It is a sad fact that disagreements can arise in the best-run businesses and if they cannot be settled amicably they can result in costly business litigation.
It is also a sad fact that legal fees are often far greater than the damages awarded and. Worse, if you lose and have to pay those of the other side.
While most litigation involves a financial settlement, the underlying dispute can be for a myriad of reasons. Many disputes relate to the non-payment for goods or services that one party believes were provided while the other believes were defective or the terms were not observed. Others may be down to parties falling out or wanting to terminate contracts. Whatever the cause taking issues to court can be extremely expensive if the facts are in dispute.
Often when each side feels that it has much to lose emotions will run high and judgement may be less than impartial.
Very often, when the parties involved realise the length of time that may be involved and the escalation of costs starts to bite they end up agreeing to settle out of court. But before coming to terms with this reality they may have spent considerable sums that might not have been necessary.

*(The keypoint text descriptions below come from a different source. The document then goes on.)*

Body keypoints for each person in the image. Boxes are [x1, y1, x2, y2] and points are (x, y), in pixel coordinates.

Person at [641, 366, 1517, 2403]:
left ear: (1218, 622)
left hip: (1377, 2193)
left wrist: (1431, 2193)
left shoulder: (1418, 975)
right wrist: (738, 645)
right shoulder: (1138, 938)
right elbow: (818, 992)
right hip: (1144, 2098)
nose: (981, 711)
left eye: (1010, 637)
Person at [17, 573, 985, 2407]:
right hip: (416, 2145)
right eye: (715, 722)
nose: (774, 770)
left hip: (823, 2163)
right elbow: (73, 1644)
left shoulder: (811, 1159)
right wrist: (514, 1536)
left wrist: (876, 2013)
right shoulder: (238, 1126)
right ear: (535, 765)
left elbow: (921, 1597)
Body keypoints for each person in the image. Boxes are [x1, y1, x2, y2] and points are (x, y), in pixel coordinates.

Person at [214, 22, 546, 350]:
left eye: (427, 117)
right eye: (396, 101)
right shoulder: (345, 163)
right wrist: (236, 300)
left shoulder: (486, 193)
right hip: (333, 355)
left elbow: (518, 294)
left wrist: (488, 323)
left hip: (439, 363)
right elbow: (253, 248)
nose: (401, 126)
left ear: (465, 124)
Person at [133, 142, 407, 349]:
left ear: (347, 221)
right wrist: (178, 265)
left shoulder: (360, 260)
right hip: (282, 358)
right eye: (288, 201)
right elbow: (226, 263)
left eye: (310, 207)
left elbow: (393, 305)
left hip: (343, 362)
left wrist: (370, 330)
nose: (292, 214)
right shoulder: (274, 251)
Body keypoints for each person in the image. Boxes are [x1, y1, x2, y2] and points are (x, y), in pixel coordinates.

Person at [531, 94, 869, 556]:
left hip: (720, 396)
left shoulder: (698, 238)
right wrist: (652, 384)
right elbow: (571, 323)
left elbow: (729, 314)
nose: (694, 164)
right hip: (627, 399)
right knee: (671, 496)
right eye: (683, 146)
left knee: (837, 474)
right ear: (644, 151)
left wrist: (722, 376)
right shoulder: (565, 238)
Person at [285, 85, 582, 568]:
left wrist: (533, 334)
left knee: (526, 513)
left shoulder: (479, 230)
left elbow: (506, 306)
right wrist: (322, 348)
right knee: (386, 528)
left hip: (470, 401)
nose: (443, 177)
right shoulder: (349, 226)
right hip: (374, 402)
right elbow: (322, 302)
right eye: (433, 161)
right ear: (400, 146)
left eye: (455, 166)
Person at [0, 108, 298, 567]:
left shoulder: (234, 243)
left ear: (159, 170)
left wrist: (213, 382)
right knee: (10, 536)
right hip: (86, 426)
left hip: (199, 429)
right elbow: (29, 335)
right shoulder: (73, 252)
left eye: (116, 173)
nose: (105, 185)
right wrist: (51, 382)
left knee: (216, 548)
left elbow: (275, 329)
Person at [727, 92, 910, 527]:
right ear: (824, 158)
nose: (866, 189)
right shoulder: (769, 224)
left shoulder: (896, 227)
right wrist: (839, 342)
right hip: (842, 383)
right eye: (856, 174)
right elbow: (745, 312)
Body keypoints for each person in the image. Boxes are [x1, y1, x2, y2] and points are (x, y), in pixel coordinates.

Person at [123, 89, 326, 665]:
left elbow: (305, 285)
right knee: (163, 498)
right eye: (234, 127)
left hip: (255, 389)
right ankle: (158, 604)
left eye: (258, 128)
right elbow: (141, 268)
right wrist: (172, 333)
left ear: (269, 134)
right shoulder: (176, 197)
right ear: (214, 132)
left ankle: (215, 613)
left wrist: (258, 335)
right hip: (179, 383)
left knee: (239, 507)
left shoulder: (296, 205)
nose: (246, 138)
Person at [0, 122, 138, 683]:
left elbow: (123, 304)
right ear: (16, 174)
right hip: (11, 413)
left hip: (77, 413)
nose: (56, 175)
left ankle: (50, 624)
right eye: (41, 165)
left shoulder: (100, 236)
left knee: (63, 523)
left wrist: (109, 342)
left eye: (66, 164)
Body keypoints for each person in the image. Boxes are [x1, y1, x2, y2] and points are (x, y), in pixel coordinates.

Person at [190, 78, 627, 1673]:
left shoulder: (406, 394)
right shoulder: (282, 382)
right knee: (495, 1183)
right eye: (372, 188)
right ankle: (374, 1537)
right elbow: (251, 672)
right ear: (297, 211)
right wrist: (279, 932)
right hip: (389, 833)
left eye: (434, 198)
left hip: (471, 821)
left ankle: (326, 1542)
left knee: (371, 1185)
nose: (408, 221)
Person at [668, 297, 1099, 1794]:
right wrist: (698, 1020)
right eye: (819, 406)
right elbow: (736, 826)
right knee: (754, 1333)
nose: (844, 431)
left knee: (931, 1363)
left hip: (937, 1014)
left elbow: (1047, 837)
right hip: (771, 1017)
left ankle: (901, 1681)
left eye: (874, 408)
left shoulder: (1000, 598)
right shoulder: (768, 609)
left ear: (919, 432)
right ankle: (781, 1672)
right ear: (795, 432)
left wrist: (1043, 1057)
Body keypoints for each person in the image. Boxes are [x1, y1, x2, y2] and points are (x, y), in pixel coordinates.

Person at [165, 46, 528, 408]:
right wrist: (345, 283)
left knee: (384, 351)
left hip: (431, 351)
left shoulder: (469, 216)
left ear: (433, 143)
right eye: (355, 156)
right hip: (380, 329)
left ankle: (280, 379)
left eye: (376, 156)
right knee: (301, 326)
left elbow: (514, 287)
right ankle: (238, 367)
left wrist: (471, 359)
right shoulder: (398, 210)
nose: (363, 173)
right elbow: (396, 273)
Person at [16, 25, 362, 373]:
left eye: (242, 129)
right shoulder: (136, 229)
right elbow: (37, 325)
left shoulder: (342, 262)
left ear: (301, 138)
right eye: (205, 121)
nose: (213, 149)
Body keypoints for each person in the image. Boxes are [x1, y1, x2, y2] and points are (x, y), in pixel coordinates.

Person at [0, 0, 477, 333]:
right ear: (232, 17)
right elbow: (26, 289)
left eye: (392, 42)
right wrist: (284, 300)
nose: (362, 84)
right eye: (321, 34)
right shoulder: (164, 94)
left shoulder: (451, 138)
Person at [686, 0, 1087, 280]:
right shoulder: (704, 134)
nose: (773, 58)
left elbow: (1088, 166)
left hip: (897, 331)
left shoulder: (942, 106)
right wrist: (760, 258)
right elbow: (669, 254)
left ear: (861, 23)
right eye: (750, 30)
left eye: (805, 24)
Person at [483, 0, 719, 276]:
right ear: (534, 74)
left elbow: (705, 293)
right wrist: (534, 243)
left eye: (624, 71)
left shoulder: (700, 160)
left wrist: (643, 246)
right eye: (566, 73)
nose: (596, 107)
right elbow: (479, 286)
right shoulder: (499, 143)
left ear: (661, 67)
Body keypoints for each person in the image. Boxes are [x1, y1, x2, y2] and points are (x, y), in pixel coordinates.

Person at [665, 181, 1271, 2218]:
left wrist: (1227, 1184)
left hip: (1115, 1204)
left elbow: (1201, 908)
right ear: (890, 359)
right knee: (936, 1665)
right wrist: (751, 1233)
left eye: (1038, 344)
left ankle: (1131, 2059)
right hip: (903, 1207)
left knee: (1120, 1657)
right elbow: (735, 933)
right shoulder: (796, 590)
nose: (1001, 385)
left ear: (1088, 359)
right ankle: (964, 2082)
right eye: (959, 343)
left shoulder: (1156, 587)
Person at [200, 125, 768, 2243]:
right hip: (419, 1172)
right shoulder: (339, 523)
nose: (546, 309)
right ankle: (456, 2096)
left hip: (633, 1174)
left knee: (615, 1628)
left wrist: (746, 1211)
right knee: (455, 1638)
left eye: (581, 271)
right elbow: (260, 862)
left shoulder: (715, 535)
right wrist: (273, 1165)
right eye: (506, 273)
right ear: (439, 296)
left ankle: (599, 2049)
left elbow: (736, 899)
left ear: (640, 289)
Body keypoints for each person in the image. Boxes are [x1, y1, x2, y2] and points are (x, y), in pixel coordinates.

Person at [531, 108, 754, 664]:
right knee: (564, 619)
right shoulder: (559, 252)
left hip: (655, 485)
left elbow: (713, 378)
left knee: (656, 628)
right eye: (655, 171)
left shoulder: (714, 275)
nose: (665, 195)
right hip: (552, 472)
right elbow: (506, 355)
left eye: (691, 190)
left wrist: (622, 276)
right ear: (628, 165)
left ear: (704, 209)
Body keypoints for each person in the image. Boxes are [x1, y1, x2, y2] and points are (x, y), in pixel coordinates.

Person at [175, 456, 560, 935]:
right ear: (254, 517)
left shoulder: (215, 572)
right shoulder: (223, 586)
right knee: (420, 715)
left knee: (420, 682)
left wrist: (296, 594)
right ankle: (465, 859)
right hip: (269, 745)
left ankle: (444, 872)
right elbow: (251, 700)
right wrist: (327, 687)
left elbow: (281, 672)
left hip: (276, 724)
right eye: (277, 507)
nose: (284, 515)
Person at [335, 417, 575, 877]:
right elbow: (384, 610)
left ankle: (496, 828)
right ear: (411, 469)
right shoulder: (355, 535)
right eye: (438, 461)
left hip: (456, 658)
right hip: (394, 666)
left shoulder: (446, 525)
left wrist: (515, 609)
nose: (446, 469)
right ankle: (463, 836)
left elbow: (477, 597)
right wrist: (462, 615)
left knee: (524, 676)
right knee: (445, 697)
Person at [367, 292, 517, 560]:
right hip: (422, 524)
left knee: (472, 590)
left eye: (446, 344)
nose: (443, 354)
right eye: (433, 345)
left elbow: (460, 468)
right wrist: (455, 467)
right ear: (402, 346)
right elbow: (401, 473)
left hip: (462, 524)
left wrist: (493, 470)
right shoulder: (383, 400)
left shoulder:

So, it makes sense before embarking on costly business litigation for all parties involved to establish clearly and accurately the facts of the dispute and the realistic prospects for a satisfactory outcome.
Simply assembling all the relevant paperwork as evidence before appointing lawyers will save a lot of money and may even avoid an expensive mistake as it will highlight your ability to substantiate claims.
This may involve examining the terms of a contract to establish the nature of a breach such as non-payment for goods and services, not meeting deadlines, the definition of poor service or substituting a material with one of lesser quality.
It may mean establishing precisely what had been agreed by the partners or shareholders including whether there were any terms or conditions that should be referred to should either party wish to leave.
Partnership and shareholder disputes, like employee termination, may be cited as being down to a breach of duties or obligations or poor performance but all too often these are contrived reasons that are used to justify another reason such as a clash of personalities.
Service and contract disputes are rarely black and white matters and can result in lengthy court hearings, as also can breaches of confidentiality or copyright.
While you might think you are the best person to consider the merits of any litigation it makes sense to engage someone impartial to carry out this task as they will help you remove emotion and pride from any decision.
It is difficult to decide who to use since engaging the right person can also remove a procedural bias. There are likely to be a number of different ways of resolving the dispute where for example, some lawyers like the adversarial nature of the court room, others might promote mediation or arbitration as a form of dispute resolution.
Before engaging a lawyer, a trusted adviser may be useful. While they may not have the same insight as a barrister who might advise on the likely outcome in court, they can be objective and hopefully wise. I have often simply picked up the phone to the other party and met them to resolve matters for clients long before they escalate. It is a tragedy that emotion and pride tend to be the real barriers to resolving disputes.
Whoever you get to advise you, assembling your evidence and getting an early independent perspective can help avoid fruitless litigation or at least identify the most appropriate procedure for resolving matters.